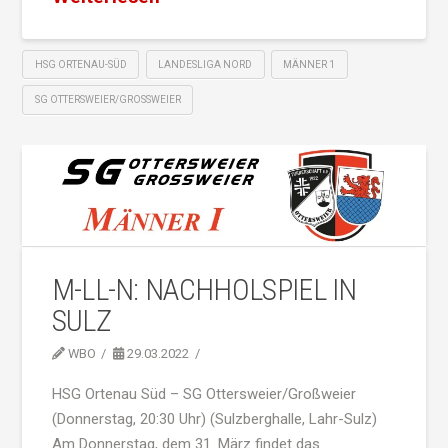
HSG ORTENAU-SÜD
LANDESLIGA NORD
MÄNNER 1
SG OTTERSWEIER/GROSSWEIER
M-LL-N: NACHHOLSPIEL IN
SULZ
WBO
29.03.2022
HSG Ortenau Süd – SG Ottersweier/Großweier
(Donnerstag, 20:30 Uhr) (Sulzberghalle, Lahr-Sulz)
Am Donnerstag, dem 31. März findet das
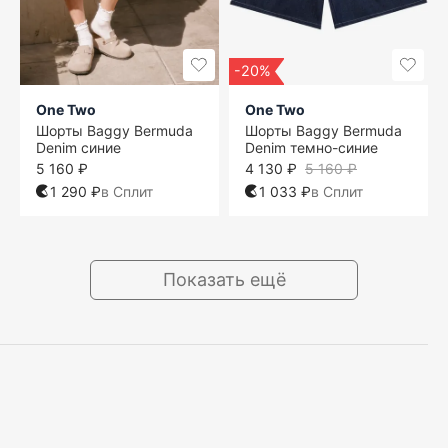
-20%
One Two
One Two
Шорты Baggy Bermuda
Шорты Baggy Bermuda
Denim синие
Denim темно-синие
5 160 ₽
4 130 ₽
5 160 ₽
1 290 ₽
в Сплит
1 033 ₽
в Сплит
Показать ещё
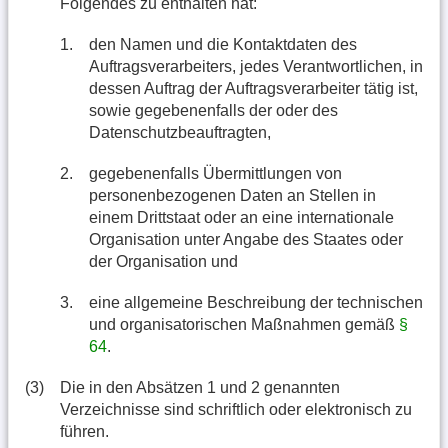
Folgendes zu enthalten hat:
1.
den Namen und die Kontaktdaten des
Auftragsverarbeiters, jedes Verantwortlichen, in
dessen Auftrag der Auftragsverarbeiter tätig ist,
sowie gegebenenfalls der oder des
Datenschutzbeauftragten,
2.
gegebenenfalls Übermittlungen von
personenbezogenen Daten an Stellen in
einem Drittstaat oder an eine internationale
Organisation unter Angabe des Staates oder
der Organisation und
3.
eine allgemeine Beschreibung der technischen
und organisatorischen Maßnahmen gemäß
§
64
.
(3)
Die in den Absätzen 1 und 2 genannten
Verzeichnisse sind schriftlich oder elektronisch zu
führen.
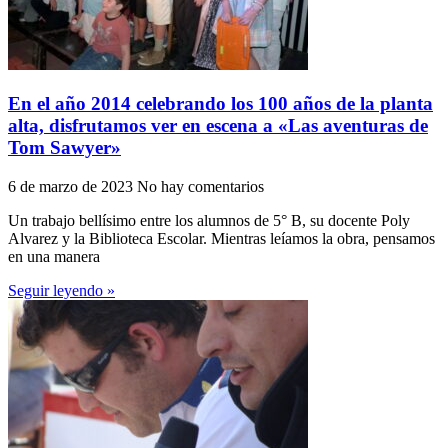
En el año 2014 celebrando los 100 años de la planta
alta, disfrutamos ver en escena a «Las aventuras de
Tom Sawyer»
6 de marzo de 2023
No hay comentarios
Un trabajo bellísimo entre los alumnos de 5° B, su docente Poly
Alvarez y la Biblioteca Escolar. Mientras leíamos la obra, pensamos
en una manera
Seguir leyendo »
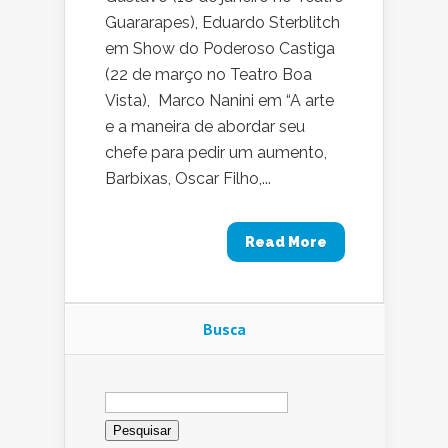
Guararapes), Eduardo Sterblitch
em Show do Poderoso Castiga
(22 de março no Teatro Boa
Vista), Marco Nanini em “A arte
e a maneira de abordar seu
chefe para pedir um aumento,
Barbixas, Oscar Filho,...
Read More
Busca
Pesquisar
por:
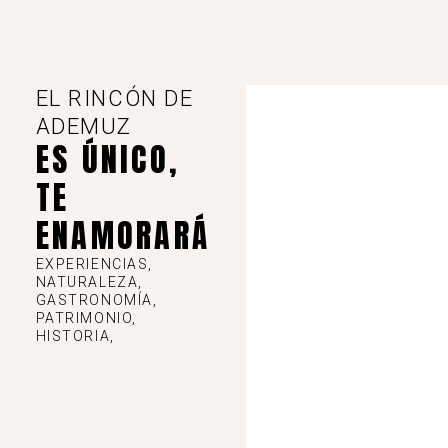
EL RINCÓN DE
ADEMUZ
ES ÚNICO,
TE
ENAMORARÁ
EXPERIENCIAS,
NATURALEZA,
GASTRONOMÍA,
PATRIMONIO,
HISTORIA,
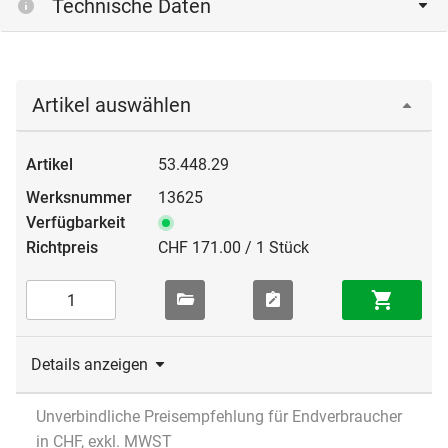
Technische Daten
Artikel auswählen
53.448.29
13625
CHF 171.00 / 1 Stück
Details anzeigen
Unverbindliche Preisempfehlung für Endverbraucher
in CHF, exkl. MWST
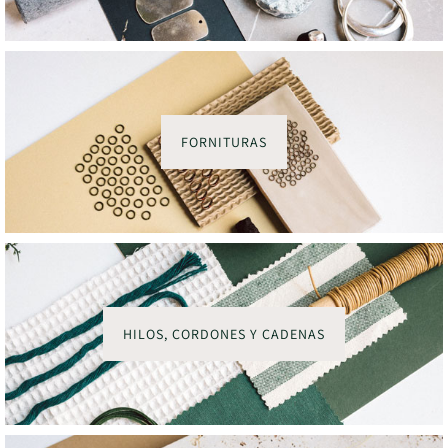
FORNITURAS
HILOS, CORDONES Y CADENAS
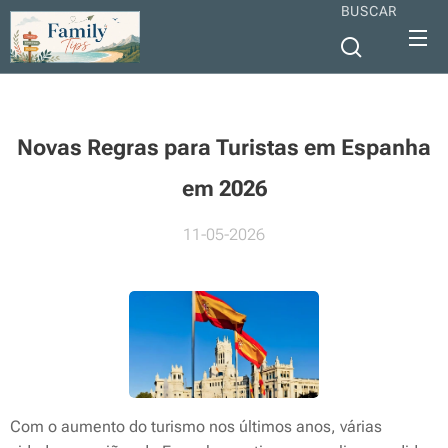
BUSCAR
Novas Regras para Turistas em Espanha
em 2026
11-05-2026
Com o aumento do turismo nos últimos anos, várias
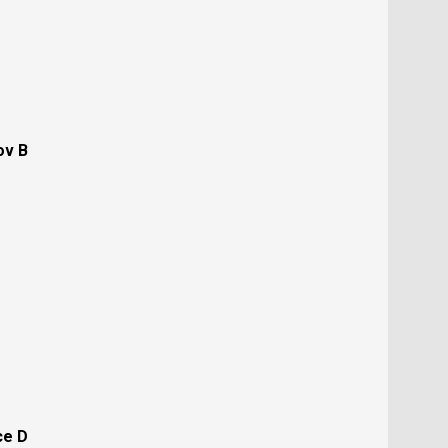
ov B
ce D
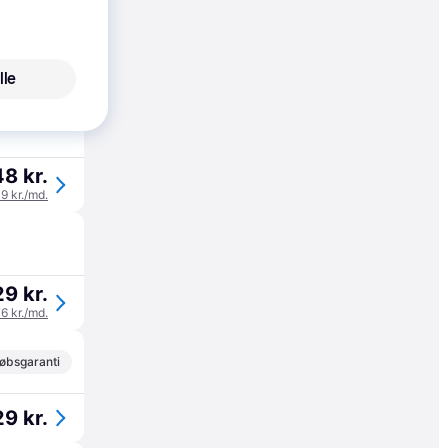
81 kr.
lle
60 kr./md.
48 kr.
49 kr./md.
9 kr.
76 kr./md.
øbsgaranti
9 kr.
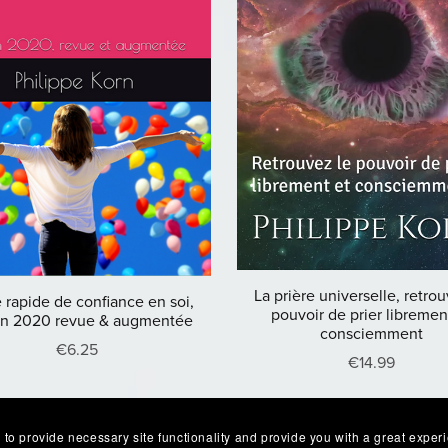
La prière universelle, retro
 rapide de confiance en soi,
pouvoir de prier libremen
on 2020 revue & augmentée
consciemment
€6.25
€14.99
 to provide necessary site functionality and provide you with a great exper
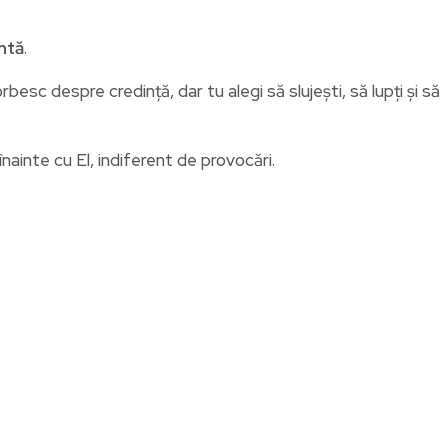
ântă
.
sc despre credință, dar tu alegi să slujești, să lupți și să
ainte cu El, indiferent de provocări.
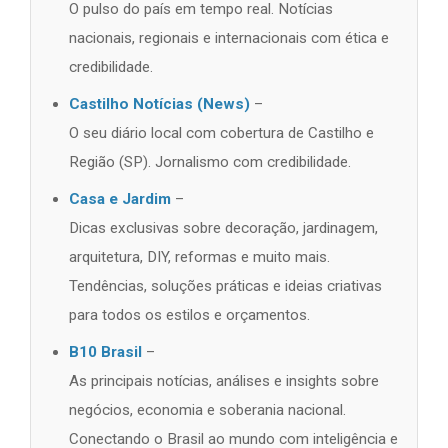
O pulso do país em tempo real. Notícias
nacionais, regionais e internacionais com ética e
credibilidade.
Castilho Notícias (News)
–
O seu diário local com cobertura de Castilho e
Região (SP). Jornalismo com credibilidade.
Casa e Jardim
–
Dicas exclusivas sobre decoração, jardinagem,
arquitetura, DIY, reformas e muito mais.
Tendências, soluções práticas e ideias criativas
para todos os estilos e orçamentos.
B10 Brasil
–
As principais notícias, análises e insights sobre
negócios, economia e soberania nacional.
Conectando o Brasil ao mundo com inteligência e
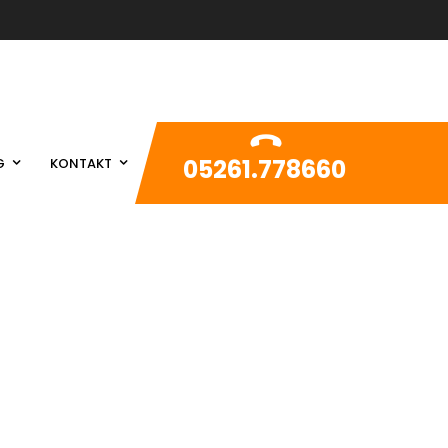
05261.778660
G
KONTAKT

═══

_Assignment_
When you transcribe the entries above, begin at their first line, end with the line containing "Denim синие", and copy each line exactly without any picture.

_Result of the task_
HSG ORTENAU-SÜD
LANDESLIGA NORD
MÄNNER 1
SG OTTERSWEIER/GROSSWEIER
M-LL-N: NACHHOLSPIEL IN
SULZ
WBO
29.03.2022
HSG Ortenau Süd – SG Ottersweier/Großweier
(Donnerstag, 20:30 Uhr) (Sulzberghalle, Lahr-Sulz)
Am Donnerstag, dem 31. März findet das
-20%
One Two
One Two
Шорты Baggy Bermuda
Шорты Baggy Bermuda
Denim синие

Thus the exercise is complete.